First Fully Privatized Prison Opens in Houston Under CCA Contract with Immigration and Naturalization Service

| Importance: 9/10 | Status: confirmed

Corrections Corporation of America (CCA) opens the first adult detention facility to be fully managed and run by a private corporation in the United States in over a century. After winning “the first contract ever to design, build, finance and operate a secure correctional facility” from the Immigration and Naturalization Service (INS), CCA faces an unrealistic 90-day deadline and converts the Olympic Motel on I-45 North in Houston into a makeshift detention center.

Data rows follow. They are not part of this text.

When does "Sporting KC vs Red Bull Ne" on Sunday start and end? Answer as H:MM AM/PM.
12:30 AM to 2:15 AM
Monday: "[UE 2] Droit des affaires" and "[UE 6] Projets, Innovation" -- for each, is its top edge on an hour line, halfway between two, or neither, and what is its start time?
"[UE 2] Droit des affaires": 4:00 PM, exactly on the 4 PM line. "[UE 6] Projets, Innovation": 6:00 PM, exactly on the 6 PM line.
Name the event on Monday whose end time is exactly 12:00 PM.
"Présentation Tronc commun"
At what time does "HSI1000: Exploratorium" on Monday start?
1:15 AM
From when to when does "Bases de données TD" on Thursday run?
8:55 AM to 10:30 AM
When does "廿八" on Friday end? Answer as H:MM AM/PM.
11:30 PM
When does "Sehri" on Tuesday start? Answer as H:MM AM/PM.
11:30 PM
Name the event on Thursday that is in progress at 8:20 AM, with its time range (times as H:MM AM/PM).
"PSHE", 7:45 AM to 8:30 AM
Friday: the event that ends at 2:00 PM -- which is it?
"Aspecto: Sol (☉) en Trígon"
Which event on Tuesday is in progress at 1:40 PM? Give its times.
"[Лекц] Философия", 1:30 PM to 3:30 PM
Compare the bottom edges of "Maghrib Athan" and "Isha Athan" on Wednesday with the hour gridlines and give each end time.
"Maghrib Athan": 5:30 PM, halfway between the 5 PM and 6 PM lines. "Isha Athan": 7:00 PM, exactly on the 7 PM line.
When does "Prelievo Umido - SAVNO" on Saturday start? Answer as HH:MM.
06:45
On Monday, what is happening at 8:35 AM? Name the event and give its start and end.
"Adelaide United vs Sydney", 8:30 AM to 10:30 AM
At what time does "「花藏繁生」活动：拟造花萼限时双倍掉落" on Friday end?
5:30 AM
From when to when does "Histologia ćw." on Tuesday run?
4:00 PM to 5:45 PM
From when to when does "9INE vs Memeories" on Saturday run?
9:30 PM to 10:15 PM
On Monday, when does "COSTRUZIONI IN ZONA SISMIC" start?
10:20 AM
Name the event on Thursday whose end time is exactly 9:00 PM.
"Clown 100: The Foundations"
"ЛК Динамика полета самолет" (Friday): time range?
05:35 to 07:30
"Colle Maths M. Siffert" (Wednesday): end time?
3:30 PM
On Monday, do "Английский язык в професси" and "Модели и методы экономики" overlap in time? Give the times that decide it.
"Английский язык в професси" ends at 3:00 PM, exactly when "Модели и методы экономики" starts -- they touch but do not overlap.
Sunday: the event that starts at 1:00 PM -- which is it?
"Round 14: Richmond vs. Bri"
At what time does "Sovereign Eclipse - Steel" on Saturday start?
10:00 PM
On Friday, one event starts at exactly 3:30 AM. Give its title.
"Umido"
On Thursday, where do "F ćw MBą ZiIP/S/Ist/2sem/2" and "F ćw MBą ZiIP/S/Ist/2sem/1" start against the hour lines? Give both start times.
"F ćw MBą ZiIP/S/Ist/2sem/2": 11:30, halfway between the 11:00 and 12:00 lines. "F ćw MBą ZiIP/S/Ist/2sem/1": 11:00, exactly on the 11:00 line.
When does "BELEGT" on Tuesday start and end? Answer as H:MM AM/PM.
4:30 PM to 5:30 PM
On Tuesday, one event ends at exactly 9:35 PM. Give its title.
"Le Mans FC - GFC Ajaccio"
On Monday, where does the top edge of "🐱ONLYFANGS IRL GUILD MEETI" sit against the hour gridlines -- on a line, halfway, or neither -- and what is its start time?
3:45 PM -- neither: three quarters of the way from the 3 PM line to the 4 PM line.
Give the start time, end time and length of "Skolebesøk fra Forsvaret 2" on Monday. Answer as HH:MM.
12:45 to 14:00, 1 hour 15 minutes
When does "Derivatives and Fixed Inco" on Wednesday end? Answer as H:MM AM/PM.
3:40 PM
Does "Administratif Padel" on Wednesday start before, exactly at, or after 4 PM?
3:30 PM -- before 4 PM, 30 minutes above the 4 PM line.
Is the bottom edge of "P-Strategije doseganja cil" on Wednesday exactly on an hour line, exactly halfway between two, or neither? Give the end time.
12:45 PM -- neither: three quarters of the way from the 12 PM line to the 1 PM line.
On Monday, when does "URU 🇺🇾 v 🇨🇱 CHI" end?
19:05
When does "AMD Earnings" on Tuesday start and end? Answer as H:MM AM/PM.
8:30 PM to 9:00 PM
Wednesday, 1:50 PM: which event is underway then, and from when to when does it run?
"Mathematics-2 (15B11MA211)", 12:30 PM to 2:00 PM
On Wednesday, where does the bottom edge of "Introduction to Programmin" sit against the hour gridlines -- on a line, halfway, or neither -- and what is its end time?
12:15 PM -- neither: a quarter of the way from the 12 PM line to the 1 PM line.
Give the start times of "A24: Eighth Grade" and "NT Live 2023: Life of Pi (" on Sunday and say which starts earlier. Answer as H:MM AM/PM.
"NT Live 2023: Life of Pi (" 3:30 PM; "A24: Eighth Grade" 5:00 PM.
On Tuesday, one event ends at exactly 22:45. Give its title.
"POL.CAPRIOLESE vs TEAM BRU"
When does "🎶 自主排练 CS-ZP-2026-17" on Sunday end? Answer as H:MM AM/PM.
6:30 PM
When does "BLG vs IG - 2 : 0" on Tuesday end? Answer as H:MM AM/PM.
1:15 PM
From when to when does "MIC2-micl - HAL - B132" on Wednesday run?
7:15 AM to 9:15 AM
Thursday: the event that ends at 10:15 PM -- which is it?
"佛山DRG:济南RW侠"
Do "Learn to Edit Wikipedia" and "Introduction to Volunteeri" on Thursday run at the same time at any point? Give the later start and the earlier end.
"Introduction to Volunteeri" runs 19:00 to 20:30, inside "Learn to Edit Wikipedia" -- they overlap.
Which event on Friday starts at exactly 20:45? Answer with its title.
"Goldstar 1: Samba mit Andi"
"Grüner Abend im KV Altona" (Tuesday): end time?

On January 22, 1984, co-founder T. Don Hutto personally fingerprints the first 87 immigration detainees.

CCA subsequently constructs a permanent Houston Processing Center—a $5 million, 350-bed facility that becomes the model for the entire private prison industry. The facility’s construction cost of $14,286 per bed establishes the economic framework for privatized immigration detention. This contract creates the template for privatizing government functions: corporations design, build, finance, and operate facilities while billing the government per bed, per day—a model that incentivizes maximum detention capacity and occupancy.

The Houston facility launches immigration detention as a major profit center, establishing a revenue stream that grows from CCA’s initial contract to representing 30% of CoreCivic’s revenue and 43% of GEO Group’s revenue by 2022. The success of this first facility demonstrates to Wall Street that human detention can be a scalable, profitable business model.